PROBLEM:
Among the lines below, return each one that contains the word "Breast".

Dataset items:
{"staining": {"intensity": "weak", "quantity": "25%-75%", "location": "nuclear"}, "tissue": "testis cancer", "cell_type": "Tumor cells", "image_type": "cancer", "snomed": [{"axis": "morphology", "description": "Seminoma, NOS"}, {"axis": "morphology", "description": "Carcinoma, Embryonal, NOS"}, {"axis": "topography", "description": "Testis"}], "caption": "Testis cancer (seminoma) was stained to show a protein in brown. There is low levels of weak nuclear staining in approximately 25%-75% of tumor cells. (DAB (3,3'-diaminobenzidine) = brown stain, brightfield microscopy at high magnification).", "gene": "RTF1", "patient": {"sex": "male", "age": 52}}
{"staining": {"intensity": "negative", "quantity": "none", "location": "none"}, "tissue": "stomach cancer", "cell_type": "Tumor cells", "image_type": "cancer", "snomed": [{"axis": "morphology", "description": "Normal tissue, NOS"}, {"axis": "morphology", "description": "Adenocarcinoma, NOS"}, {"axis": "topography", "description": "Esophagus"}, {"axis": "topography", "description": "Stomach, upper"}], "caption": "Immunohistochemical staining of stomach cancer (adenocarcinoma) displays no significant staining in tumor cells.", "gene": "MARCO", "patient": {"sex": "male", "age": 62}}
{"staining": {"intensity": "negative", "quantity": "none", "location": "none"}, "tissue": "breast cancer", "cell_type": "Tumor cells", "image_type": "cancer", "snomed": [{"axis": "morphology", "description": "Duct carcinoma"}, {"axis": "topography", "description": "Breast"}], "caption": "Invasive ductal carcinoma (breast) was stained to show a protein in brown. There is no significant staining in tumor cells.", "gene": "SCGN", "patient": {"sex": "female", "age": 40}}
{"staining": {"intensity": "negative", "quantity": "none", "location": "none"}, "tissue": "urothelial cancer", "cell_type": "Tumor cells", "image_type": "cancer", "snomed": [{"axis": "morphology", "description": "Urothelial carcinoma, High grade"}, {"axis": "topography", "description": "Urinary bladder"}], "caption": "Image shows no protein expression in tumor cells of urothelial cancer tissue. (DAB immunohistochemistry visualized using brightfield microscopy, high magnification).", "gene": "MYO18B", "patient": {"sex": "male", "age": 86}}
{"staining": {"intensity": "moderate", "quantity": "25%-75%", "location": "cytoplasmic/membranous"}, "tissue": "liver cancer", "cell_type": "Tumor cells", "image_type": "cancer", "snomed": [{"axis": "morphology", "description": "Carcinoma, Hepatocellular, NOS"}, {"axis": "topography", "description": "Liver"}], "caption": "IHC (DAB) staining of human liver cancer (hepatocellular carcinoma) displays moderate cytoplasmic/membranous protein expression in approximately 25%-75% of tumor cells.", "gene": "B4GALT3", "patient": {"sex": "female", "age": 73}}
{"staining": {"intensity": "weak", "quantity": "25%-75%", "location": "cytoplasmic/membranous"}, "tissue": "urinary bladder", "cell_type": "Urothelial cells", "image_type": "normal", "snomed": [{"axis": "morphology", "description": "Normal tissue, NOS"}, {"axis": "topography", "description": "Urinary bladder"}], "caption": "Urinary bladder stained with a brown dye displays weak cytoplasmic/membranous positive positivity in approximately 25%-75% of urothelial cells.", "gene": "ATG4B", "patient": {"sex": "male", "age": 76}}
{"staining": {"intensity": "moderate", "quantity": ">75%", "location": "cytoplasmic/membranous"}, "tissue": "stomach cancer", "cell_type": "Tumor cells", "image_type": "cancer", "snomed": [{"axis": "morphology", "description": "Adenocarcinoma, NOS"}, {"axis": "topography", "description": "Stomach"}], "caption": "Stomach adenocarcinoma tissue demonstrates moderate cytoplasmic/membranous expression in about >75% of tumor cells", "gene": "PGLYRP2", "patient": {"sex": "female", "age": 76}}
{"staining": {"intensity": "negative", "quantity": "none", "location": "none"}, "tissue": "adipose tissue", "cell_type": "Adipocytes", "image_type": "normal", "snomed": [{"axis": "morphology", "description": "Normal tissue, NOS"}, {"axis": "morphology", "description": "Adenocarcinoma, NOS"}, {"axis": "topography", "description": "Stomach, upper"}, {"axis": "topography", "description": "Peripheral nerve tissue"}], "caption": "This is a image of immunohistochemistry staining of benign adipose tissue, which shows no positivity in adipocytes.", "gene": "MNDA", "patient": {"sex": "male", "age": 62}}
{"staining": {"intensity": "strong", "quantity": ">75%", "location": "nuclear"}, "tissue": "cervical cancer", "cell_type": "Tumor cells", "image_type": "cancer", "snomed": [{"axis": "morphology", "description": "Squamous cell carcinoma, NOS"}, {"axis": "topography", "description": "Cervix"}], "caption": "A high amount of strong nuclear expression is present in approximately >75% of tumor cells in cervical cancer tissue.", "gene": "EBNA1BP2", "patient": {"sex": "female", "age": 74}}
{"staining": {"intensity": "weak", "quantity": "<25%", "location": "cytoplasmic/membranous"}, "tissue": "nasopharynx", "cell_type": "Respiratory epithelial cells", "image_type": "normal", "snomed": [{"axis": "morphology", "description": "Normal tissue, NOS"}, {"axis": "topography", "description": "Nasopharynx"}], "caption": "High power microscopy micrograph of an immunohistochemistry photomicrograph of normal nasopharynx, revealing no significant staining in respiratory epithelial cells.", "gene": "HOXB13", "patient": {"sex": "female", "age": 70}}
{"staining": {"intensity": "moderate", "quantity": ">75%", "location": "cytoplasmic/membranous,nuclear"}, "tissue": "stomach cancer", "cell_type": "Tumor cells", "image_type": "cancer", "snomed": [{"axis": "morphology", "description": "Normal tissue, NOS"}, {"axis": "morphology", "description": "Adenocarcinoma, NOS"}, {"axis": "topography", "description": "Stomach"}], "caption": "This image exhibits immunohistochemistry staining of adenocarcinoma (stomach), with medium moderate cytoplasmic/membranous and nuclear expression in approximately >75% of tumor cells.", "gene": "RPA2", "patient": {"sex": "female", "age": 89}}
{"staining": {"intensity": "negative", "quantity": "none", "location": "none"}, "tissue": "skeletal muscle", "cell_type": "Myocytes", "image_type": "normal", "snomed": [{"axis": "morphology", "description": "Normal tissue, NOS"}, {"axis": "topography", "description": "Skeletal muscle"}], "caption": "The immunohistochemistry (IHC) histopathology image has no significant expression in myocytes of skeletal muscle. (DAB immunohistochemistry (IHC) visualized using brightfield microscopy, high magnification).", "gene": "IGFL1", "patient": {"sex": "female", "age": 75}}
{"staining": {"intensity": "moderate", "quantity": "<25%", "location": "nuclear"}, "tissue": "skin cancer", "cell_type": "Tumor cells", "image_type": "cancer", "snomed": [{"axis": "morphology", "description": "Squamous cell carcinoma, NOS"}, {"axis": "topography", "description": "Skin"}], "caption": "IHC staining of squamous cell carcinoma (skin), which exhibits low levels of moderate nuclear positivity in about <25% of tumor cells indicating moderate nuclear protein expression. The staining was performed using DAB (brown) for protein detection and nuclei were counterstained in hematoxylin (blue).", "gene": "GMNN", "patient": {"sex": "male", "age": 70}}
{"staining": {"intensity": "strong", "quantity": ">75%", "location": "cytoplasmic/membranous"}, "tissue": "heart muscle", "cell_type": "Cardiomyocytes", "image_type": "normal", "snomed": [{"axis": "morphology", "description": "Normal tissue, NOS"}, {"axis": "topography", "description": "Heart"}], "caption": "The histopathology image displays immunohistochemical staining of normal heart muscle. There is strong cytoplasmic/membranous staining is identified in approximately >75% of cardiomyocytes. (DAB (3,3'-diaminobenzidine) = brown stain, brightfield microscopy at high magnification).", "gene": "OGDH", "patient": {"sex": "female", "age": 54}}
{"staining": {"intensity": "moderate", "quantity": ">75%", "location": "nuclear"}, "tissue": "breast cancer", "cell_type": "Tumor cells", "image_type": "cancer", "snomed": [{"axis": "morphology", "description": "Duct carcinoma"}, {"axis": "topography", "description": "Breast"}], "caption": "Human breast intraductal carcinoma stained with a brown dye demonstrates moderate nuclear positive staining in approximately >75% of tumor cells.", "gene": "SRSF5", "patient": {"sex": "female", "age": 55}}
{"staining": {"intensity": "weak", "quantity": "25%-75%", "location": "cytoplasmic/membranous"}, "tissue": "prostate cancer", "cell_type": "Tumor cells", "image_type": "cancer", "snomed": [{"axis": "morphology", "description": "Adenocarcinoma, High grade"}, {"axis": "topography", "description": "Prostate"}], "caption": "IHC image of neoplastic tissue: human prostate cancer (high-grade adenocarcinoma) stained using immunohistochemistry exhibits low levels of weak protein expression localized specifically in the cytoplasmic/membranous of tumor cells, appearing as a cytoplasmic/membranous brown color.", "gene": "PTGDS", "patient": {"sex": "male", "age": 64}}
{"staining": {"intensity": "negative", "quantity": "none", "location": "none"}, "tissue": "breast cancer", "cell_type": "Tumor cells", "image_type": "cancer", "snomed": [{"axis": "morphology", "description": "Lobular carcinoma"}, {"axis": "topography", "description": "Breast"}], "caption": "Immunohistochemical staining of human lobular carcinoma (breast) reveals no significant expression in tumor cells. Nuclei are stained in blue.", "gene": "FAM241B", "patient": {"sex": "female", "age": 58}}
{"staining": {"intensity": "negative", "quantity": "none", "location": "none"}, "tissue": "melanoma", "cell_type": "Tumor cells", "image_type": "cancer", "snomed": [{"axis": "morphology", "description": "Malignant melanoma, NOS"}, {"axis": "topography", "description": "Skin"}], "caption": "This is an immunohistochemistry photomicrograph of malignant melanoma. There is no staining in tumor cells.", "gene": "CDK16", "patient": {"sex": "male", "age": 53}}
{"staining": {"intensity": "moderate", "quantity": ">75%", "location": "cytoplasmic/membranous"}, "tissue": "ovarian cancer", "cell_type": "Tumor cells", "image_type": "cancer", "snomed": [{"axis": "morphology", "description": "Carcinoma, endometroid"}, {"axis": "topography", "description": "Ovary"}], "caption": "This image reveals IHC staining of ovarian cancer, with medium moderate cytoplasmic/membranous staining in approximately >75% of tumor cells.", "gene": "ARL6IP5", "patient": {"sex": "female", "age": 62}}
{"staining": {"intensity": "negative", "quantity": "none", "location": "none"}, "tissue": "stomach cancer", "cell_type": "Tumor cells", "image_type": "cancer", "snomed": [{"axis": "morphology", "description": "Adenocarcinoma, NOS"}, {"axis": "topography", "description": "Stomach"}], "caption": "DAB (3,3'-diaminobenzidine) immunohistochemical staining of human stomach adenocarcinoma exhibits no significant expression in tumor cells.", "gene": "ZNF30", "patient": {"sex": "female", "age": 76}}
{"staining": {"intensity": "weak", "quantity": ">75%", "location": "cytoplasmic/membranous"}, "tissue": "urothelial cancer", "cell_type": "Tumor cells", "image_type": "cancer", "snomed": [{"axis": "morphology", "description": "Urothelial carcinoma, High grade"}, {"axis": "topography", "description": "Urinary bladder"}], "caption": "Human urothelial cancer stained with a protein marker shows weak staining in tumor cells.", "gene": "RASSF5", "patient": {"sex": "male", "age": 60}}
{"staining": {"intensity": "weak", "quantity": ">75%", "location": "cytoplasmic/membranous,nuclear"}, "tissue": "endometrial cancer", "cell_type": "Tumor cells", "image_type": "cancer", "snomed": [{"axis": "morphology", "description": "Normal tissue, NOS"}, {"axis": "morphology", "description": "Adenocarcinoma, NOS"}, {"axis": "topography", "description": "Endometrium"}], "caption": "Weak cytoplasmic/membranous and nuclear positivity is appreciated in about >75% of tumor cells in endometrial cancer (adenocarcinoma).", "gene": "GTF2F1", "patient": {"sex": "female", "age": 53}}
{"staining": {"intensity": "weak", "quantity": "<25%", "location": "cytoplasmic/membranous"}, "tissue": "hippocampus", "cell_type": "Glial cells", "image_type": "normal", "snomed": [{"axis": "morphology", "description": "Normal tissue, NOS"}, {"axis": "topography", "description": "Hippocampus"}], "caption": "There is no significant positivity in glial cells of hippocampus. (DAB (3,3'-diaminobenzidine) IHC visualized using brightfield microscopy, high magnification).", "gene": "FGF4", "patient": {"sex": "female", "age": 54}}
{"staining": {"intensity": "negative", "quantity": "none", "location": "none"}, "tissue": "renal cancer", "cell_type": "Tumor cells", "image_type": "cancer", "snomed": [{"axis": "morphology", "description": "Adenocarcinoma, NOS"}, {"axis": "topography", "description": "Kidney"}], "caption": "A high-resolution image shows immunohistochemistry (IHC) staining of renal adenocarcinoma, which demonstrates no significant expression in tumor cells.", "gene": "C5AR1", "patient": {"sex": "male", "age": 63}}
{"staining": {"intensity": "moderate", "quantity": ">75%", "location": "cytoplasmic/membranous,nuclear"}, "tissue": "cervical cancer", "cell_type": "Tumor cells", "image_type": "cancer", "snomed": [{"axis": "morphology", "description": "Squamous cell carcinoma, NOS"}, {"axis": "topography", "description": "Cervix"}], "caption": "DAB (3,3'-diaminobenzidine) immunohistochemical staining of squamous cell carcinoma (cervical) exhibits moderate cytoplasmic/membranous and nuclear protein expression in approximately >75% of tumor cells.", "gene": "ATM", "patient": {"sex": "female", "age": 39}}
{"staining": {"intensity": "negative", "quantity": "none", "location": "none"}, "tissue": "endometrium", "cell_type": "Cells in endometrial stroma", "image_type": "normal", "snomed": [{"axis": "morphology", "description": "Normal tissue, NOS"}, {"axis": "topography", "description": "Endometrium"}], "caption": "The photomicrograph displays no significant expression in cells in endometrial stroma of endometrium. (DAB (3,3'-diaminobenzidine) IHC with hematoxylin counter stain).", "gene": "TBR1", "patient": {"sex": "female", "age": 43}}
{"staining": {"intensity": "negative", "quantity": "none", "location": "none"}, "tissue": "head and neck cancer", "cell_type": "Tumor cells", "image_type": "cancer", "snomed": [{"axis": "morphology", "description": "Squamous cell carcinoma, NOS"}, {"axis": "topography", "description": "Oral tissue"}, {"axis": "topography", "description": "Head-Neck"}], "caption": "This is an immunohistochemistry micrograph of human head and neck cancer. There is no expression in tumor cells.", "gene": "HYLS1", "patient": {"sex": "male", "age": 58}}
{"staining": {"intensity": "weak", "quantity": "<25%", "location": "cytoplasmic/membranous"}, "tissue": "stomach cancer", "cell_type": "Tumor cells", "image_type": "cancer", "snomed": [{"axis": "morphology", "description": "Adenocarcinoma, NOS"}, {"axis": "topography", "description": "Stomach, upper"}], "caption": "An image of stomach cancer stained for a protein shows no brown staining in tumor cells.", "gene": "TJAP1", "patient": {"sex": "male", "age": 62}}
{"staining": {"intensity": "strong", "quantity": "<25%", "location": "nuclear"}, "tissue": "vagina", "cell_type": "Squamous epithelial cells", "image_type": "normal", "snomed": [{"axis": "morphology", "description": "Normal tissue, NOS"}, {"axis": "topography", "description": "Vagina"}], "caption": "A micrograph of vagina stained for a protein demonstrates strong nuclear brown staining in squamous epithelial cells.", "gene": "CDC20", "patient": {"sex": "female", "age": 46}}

EXPECTED ANSWER:
{"staining": {"intensity": "negative", "quantity": "none", "location": "none"}, "tissue": "breast cancer", "cell_type": "Tumor cells", "image_type": "cancer", "snomed": [{"axis": "morphology", "description": "Duct carcinoma"}, {"axis": "topography", "description": "Breast"}], "caption": "Invasive ductal carcinoma (breast) was stained to show a protein in brown. There is no significant staining in tumor cells.", "gene": "SCGN", "patient": {"sex": "female", "age": 40}}
{"staining": {"intensity": "moderate", "quantity": ">75%", "location": "nuclear"}, "tissue": "breast cancer", "cell_type": "Tumor cells", "image_type": "cancer", "snomed": [{"axis": "morphology", "description": "Duct carcinoma"}, {"axis": "topography", "description": "Breast"}], "caption": "Human breast intraductal carcinoma stained with a brown dye demonstrates moderate nuclear positive staining in approximately >75% of tumor cells.", "gene": "SRSF5", "patient": {"sex": "female", "age": 55}}
{"staining": {"intensity": "negative", "quantity": "none", "location": "none"}, "tissue": "breast cancer", "cell_type": "Tumor cells", "image_type": "cancer", "snomed": [{"axis": "morphology", "description": "Lobular carcinoma"}, {"axis": "topography", "description": "Breast"}], "caption": "Immunohistochemical staining of human lobular carcinoma (breast) reveals no significant expression in tumor cells. Nuclei are stained in blue.", "gene": "FAM241B", "patient": {"sex": "female", "age": 58}}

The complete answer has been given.